**** Supplied information

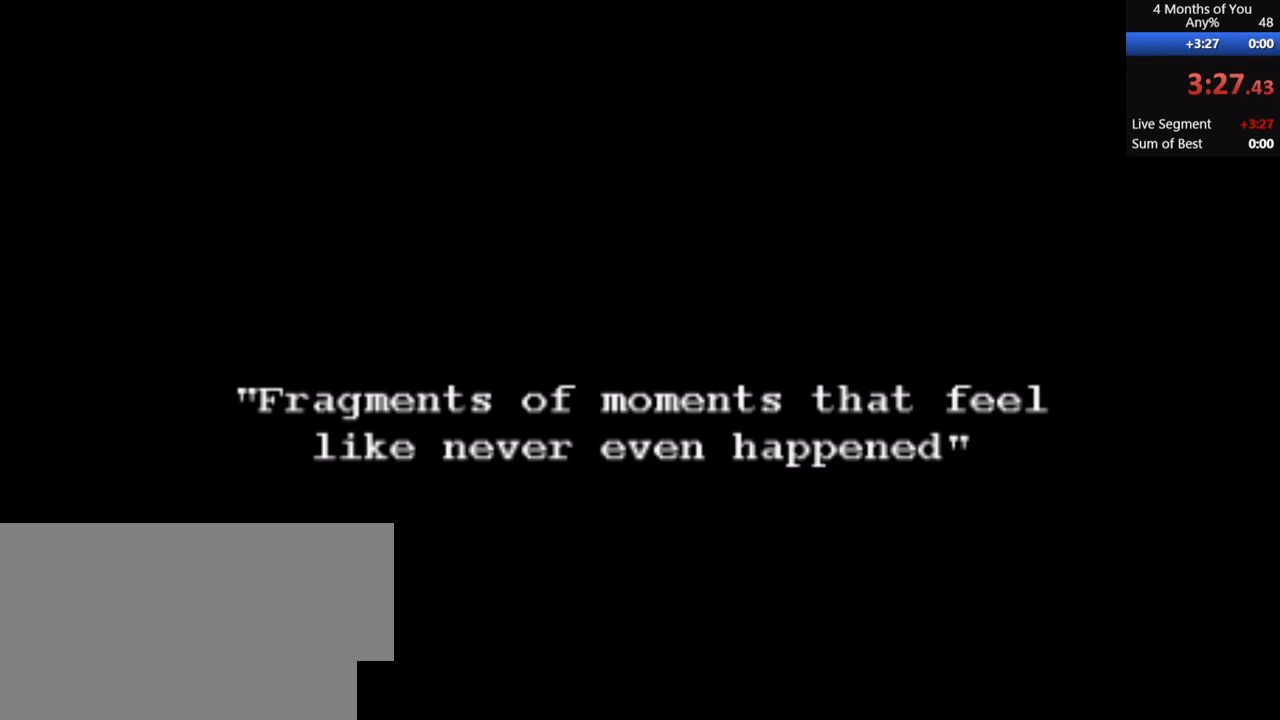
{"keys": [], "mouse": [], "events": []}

********
**** Supplied information

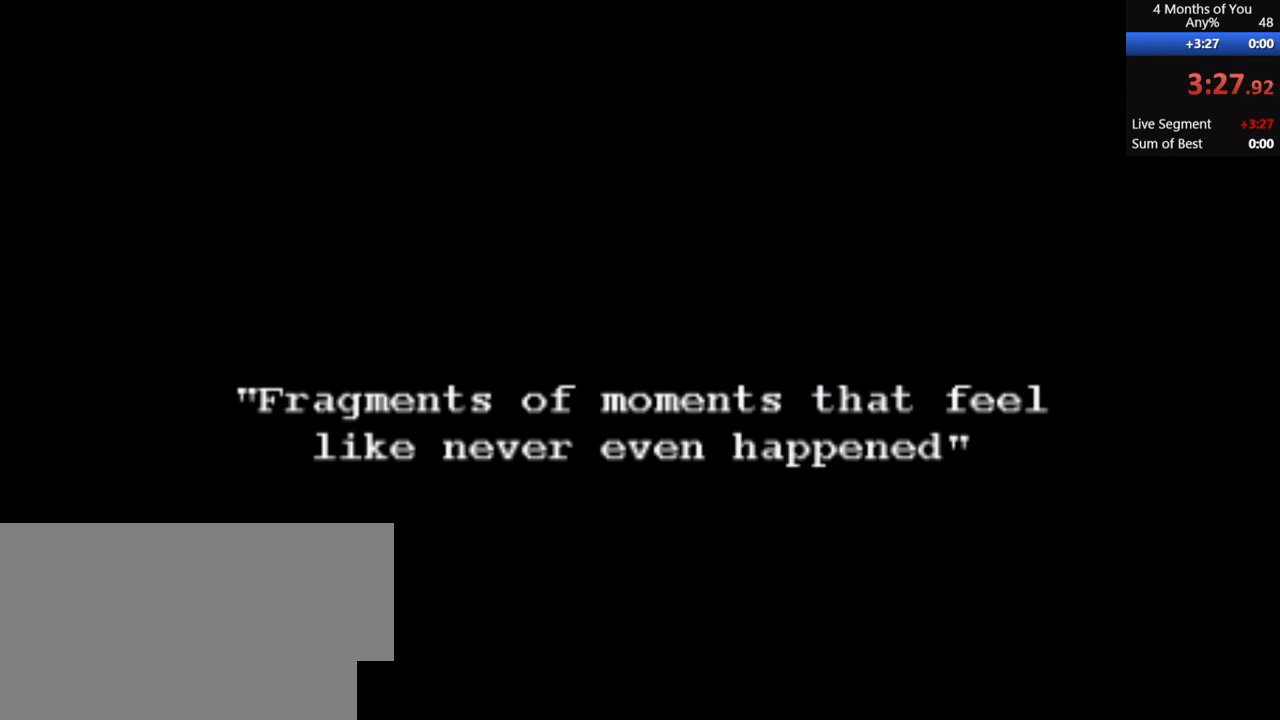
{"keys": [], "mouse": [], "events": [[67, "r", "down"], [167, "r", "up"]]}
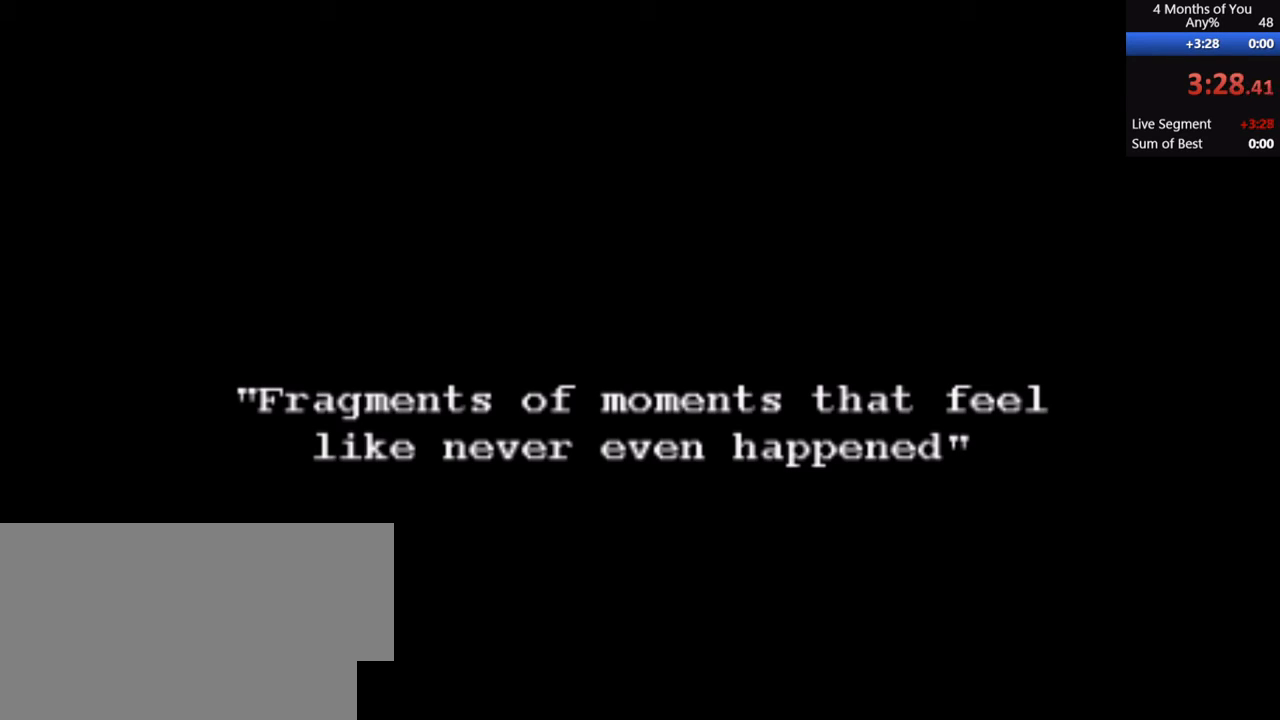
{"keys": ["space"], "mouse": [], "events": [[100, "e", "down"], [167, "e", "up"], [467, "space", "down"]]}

********

**Description of the task**
How many of the listing's lines include "down"? State only that number.

**Your solution**
2